----- Given entries -----

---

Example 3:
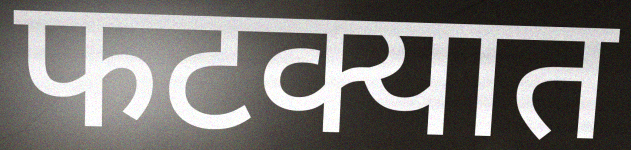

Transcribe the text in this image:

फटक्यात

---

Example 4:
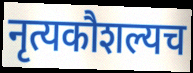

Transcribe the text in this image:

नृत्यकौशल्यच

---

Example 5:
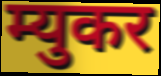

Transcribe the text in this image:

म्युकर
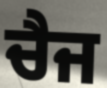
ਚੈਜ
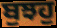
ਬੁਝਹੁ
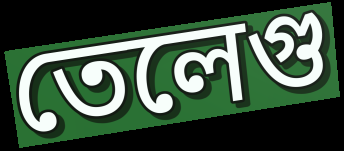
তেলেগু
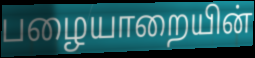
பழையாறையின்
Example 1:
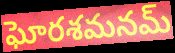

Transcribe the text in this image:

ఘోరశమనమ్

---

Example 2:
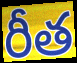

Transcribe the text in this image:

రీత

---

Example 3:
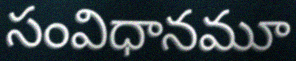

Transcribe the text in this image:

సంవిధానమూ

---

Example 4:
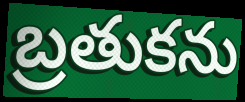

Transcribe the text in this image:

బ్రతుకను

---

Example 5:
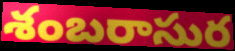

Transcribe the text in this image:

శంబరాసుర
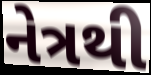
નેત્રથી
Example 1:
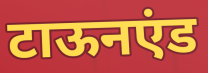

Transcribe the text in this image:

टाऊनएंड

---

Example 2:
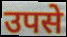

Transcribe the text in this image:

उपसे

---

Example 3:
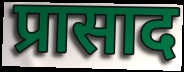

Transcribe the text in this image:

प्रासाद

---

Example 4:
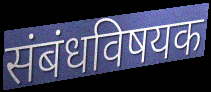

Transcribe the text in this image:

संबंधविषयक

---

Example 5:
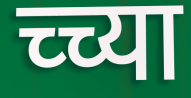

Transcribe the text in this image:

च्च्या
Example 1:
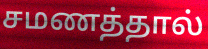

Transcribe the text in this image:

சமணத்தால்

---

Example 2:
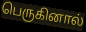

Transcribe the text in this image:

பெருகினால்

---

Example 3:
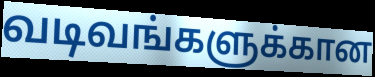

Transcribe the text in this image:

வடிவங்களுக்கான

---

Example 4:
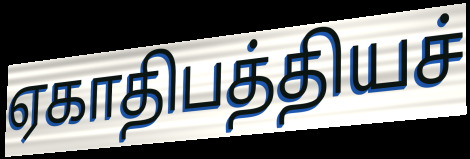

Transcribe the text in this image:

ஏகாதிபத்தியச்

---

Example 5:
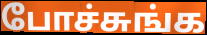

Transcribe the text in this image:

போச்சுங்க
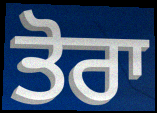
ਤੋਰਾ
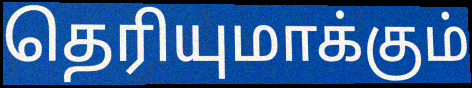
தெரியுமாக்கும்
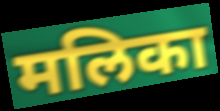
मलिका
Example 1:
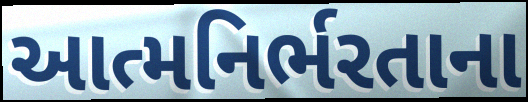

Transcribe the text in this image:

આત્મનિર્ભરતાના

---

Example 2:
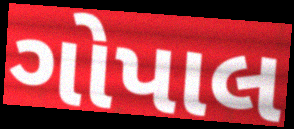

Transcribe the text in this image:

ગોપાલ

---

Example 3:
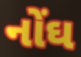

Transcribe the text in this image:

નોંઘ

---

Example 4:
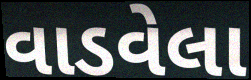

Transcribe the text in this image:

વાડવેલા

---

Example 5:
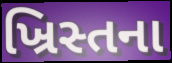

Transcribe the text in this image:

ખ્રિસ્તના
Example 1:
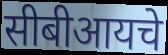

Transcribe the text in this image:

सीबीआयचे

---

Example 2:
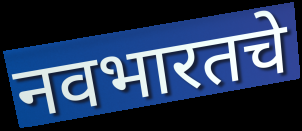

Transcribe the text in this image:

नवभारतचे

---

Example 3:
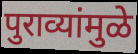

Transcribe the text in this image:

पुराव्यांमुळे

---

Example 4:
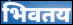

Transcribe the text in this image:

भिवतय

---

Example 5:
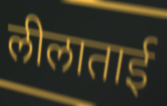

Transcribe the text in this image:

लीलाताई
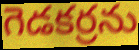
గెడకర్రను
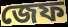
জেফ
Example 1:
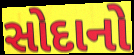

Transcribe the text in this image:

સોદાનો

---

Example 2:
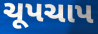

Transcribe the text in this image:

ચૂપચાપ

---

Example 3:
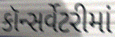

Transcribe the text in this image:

-----

**Task requirements**
Exactly as given, set down each line of the material, but include no pictures.

**Exercise output**
---

Example 3:

Transcribe the text in this image:

फटक्यात

---

Example 4:

Transcribe the text in this image:

नृत्यकौशल्यच

---

Example 5:

Transcribe the text in this image:

म्युकर
ਚੈਜ
ਬੁਝਹੁ
তেলেগু
பழையாறையின்
Example 1:

Transcribe the text in this image:

ఘోరశమనమ్

---

Example 2:

Transcribe the text in this image:

రీత

---

Example 3:

Transcribe the text in this image:

సంవిధానమూ

---

Example 4:

Transcribe the text in this image:

బ్రతుకను

---

Example 5:

Transcribe the text in this image:

శంబరాసుర
નેત્રથી
Example 1:

Transcribe the text in this image:

टाऊनएंड

---

Example 2:

Transcribe the text in this image:

उपसे

---

Example 3:

Transcribe the text in this image:

प्रासाद

---

Example 4:

Transcribe the text in this image:

संबंधविषयक

---

Example 5:

Transcribe the text in this image:

च्च्या
Example 1:

Transcribe the text in this image:

சமணத்தால்

---

Example 2:

Transcribe the text in this image:

பெருகினால்

---

Example 3:

Transcribe the text in this image:

வடிவங்களுக்கான

---

Example 4:

Transcribe the text in this image:

ஏகாதிபத்தியச்

---

Example 5:

Transcribe the text in this image:

போச்சுங்க
ਤੋਰਾ
தெரியுமாக்கும்
मलिका
Example 1:

Transcribe the text in this image:

આત્મનિર્ભરતાના

---

Example 2:

Transcribe the text in this image:

ગોપાલ

---

Example 3:

Transcribe the text in this image:

નોંઘ

---

Example 4:

Transcribe the text in this image:

વાડવેલા

---

Example 5:

Transcribe the text in this image:

ખ્રિસ્તના
Example 1:

Transcribe the text in this image:

सीबीआयचे

---

Example 2:

Transcribe the text in this image:

नवभारतचे

---

Example 3:

Transcribe the text in this image:

पुराव्यांमुळे

---

Example 4:

Transcribe the text in this image:

भिवतय

---

Example 5:

Transcribe the text in this image:

लीलाताई
గెడకర్రను
জেফ
Example 1:

Transcribe the text in this image:

સોદાનો

---

Example 2:

Transcribe the text in this image:

ચૂપચાપ

---

Example 3:

Transcribe the text in this image:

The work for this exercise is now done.